Trump vs Biden: Today’s presidential debate could change everything
In an age when we have become inured to the drama in presidential politics, there is still something about this week’s debate that sets the pulse racing.
There has probably been no occasion in the modern era when the stakes of a presidential debate have been so high, the competition so close, or the candidates’ performances so unpredictable. The direction of the long campaign, its outcome and even the ultimate identity of one of the party’s candidates could hinge on this 90-minute encounter in Atlanta.
Do I exaggerate? Perhaps. We always tend to overstate the significance of debates. Since the Nixon-Kennedy debate just 64 years ago, you’d be hard-pressed to find a single encounter that genuinely changed the trajectory of an election campaign. Even when candidates have obviously stumbled, as when Gerald Ford had his garbled “no Soviet domination of Eastern Europe” moment in 1976, or when the ice-cold Michael Dukakis in 1988 gave his impersonation of an emotionless, speak-your-weight machine in answer to a question about the hypothetical rape and murder of his wife, the episodes have more often confirmed the direction the contest was heading rather than dramatically shifted its path.
But the timing of the impending head-to-head confrontation, the identity of the combatants, and the way it came together suggest possibilities more consequential than anything we have seen before.

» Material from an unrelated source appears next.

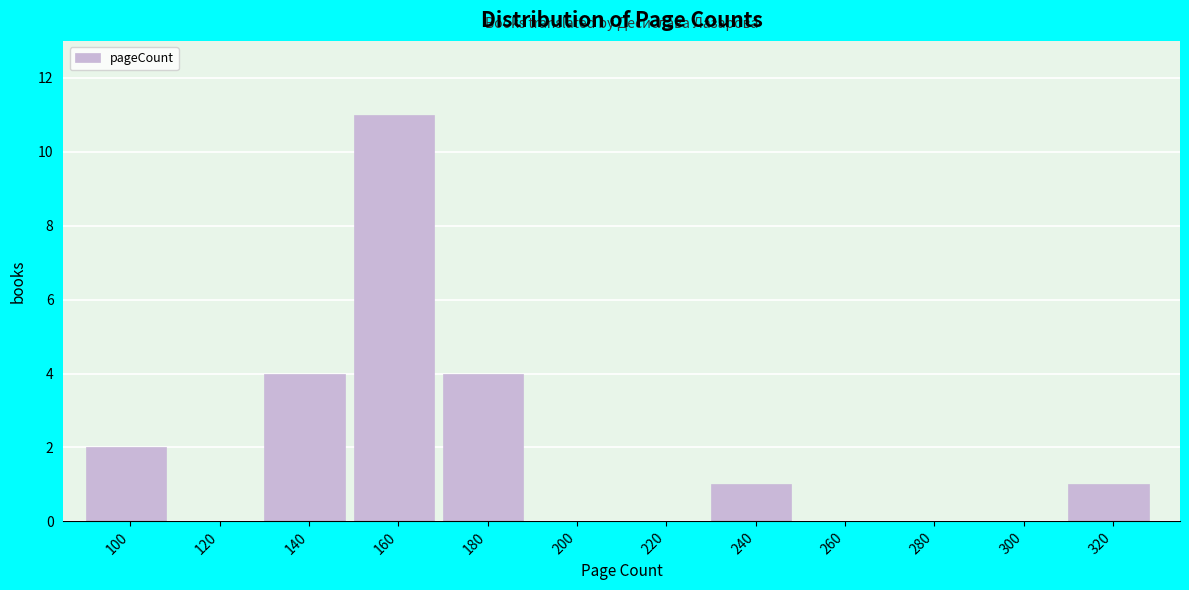

Reading left to right, what are all the values shown in this chart?

100=2	120=0	140=4	160=11	180=4	200=0	220=0	240=1	260=0	280=0	300=0	320=1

It is a testimony to the precariousness of his position that Joe Biden proposed the encounter in the first place. He has already managed to get away with jettisoning most of the traditional ways in which a president is held to answer to the public for his actions. He’s had fewer press conferences than any sitting chief executive in 40 years, given no interviews to serious interlocutors likely to challenge him and allowed sit-downs only with sympathetic news organisations. Some of his advisers thought he could get away with being the first president in more than 50 years to dispense with the live-debate format ahead of his bid for re-election.
But the state of the race has evidently gotten so alarming for Democrats that Mr. Biden and his handlers have clearly calculated that he must take a gamble — and spend 90 minutes on stage trying to defend his presidency before an electorate, more than 60% of which thinks it a failure, against a man those same voters think did a much better job in the White House.
It’s a risk for any president, let alone one whose mental agility under pressure is much attenuated. Even incumbents years away from their dotage have fared badly in such situations — from the Ford moment to Ronald Reagan’s “Are you better off than you were four years ago?” laceration of Jimmy Carter in 1980, and George H.W. Bush’s apparent watch-checking to escape in 1992. Even incumbents who ultimately won re-election have stumbled — Reagan in his first encounter with Walter Mondale in 1984, Barack Obama with Mitt Romney in 2012.
The timing raises the stakes even higher for Mr. Biden. Scheduling the debate weeks before he is formally renominated at the Democratic National Convention leaves a very long period for his people to lean on him to step aside — even if the recent decision by the party to nominate him formally a month before the convention may be designed to head that off.
Against all that, Mr. Biden holds some advantages. The choice of host and moderators was surely designed to limit the downside for the president. In the past eight years CNN has become a leading combatant in the resistance movement against Donald Trump. That it is two of their leading members of Mr. Biden’s Praetorian press guard doing the “moderating” is unpromising for those looking for journalistic neutrality. It’s a little like having a partisan Democratic district attorney prosecuting a Republican candidate in a Democrat-friendly city before a complaisant judge. Imagine that if you can.
Mr Biden’s team can probably also expect that if the going gets tough for him, the CNN duo will perform an intervention to save him, as their former colleague Candy Crowley did in 2012 when President Obama needed help against Mr. Romney: In fact, Mr. Trump, sir, inflation really was at 9% when Mr. Biden took office.
What’s more, expectations have been lowered to such a level that Mr. Biden may need only to stay alive, or at least awake, for the whole 90-minute broadcast to exceed them.
The rules may have been designed to further cushion Mr. Biden, but these could backfire. Silencing the microphones when the other candidate is speaking presumably won’t deter Mr. Trump from continuing to speak over Mr. Biden during his answers. We the audience won’t hear his needling, but Mr. Biden may feel the urge to reply. In responding to something the audience can’t hear, the president may only look even more confused.
Above all, the debate can provide an opportunity for Mr. Trump to do the two things that will earn him victory in November: stay sane, and stick to Mr. Biden’s record in office, contrasted with his own. If Mr. Trump can resist the temptation to make the entire event about his wounded ego, he has a golden opportunity.